Desember 2024
—Jati Samudra
Benar, waktu bisa mengubah apa pun dan siapa pun. Siapa juga yang mengira bahwa saya batal menikah seminggu sebelum acara padahal malamnya saya masih berkomunikasi ria dengan calon istri saya. Memporak-porandakan bukan hanya perasaan saya, tapi kehidupan saya.
Bapak pergi setahun setelah kejadian itu. Komplikasi. Berawal dari stroke ringan yang dideritanya akibat berita mengejutkan itu, sampai lambat laun penyakit lain menyusul membuat tubuh Bapak kian melemah sebelum akhirnya berhenti berjuang.
Saya kacau. Dan melihat keluarga saya sama berantakannya, membuat saya nyaris gila saat itu.
Ibu hanya sedikit lebih baik daripada Bapak. Meski beliau yang paling memperlihatkan begitu terpukulnya saat anak lelakinya batal menikah, tapi beliau adalah yang paling sering menguatkan saya.
Batalnya pernikahan saya, lalu disusul kepergian suaminya, membuat kesehatan Ibu juga mulai menurun. Beruntung, Mbak Sofi mau menjaga Ibu karena saya yang menyebabkan itu semua justru memilih pergi dari rumah dengan alasan lokasi baru bengkel terlalu jauh dari rumah.
Padahal saya hanya menghindari semuanya. Segalanya. Melihat Ibu yang harus kehilangan suaminya, kehilangan sehatnya, membuat rasa bersalah semakin keras meninju saya. Mereka mungkin bisa mengatakan tak apa, bahwa semesta mungkin punya rencana yang lebih baik nantinya, tapi apa yang terjadi di depan mata saya tak pernah bisa membuat saya merasa baik-baik saja, bahkan empat tahun berlalu.
Empat tahun berlalu juga status seseorang berubah. Menikah. Bercerai.
Saya bisa mengira kalau Kalina punya masa lalu dengan Aksel, tapi mendengarnya secara langsung bahwa masa lalu tersebut bukan masa lalu yang biasa, membuat saya untuk beberapa saat termenung, bertanya-tanya …, mana yang lebih baik? Menikah lalu bercerai atau batal menikah?
Atau mungkin, mana yang lebih sakit? Sebab tak ada perpisahan yang baik. Iya, kan? Jika baik, seseorang pasti tak akan pernah memutuskan untuk berpisah.

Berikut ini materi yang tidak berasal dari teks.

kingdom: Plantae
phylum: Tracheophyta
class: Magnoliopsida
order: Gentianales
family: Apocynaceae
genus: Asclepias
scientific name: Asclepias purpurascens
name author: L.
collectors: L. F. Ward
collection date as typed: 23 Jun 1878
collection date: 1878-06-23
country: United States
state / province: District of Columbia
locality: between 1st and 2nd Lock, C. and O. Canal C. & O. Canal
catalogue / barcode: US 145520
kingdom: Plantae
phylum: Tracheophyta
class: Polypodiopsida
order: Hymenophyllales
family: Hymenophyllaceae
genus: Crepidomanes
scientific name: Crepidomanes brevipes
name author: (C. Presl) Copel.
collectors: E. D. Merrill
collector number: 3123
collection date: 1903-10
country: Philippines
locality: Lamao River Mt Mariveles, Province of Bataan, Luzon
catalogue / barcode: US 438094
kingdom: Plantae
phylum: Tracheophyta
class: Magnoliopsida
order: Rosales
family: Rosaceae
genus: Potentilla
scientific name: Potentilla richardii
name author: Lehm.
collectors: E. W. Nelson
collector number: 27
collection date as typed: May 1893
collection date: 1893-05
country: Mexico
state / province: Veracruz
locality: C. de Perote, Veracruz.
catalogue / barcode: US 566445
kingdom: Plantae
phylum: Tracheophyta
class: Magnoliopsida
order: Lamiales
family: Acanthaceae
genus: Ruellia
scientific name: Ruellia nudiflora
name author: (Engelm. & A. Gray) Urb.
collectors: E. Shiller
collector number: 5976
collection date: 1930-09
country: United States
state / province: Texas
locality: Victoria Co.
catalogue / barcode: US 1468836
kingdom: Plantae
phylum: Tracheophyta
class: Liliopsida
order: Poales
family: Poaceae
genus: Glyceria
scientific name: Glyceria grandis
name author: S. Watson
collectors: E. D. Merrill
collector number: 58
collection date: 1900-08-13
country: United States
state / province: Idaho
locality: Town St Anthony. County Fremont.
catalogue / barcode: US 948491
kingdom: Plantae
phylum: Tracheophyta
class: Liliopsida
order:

"Serius, hampir dua bulan dia tinggal di sini, lo belum pernah ngajak dia makan nasi uduk paling enak sejagat raya?" Mbak April yang beberapa saat lalu menelepon saya, menanyakan apa saya sedang sibuk atau nggak, menanyakan apa saya sudah makan malam atau belum, sebab dia seperti kebiasaannya jika sedang mampir ke rumahnya itu, akan mengajak saya makan nasi uduk Mang Umam yang memang punya rasa luar biasa.
Dan setelah saya iyakan untuk makan malam pakai nasi uduk Mang Umam karena kebetulan memang belum makan dan sudah lama tidak makan ke sana, Mbak April berinisiatif mengajak Kalina.
Saya mendesah. "Orangnya sibuk, Mbak. Gue juga jarang lihat dia keluar rumah." Karena sampai saat ini pun Kalina belum mengunjungi saya lagi di bengkel untuk membicarakan kursi yang katanya mau dia buat.
Pertemuan terakhir saya dengannya kemarin, saat pembukaan Ask Bread. Kami berbincang sebentar bersama Mbak April, sebelum dia memilih pergi menghampiri Aksel setelah memberitahu Mbak April—dan saya yang memang berada di sana—bahwa dia dan Aksel pernah menikah. Dia beralasan ingin mengambil Mimo, tapi sampai saya dan Mbak April hendak pulang, perempuan itu tak kunjung terlihat. Kalina baru sampai rumah sore hari, kebetulan saya melihat mobilnya melintas di depan rumah saya. Dan di malam hari, Mimo seperti sudah biasa, datang mengunjungi saya.